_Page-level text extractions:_
((
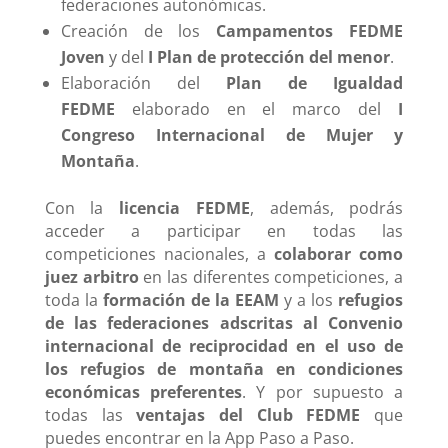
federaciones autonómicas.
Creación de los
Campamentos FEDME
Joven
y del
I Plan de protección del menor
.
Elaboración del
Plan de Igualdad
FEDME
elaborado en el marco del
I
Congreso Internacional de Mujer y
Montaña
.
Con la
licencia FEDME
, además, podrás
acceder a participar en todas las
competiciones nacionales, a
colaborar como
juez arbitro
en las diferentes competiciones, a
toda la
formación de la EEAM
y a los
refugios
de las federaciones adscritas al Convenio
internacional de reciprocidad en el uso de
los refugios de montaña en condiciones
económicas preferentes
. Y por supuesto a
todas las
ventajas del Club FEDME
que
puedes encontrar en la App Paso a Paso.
))
_EXERCISE PROMPT:_ Your answer should be a single number: the count of lines in the records that contain "federaciones".

_RESULT FOR THIS TASK:_ 2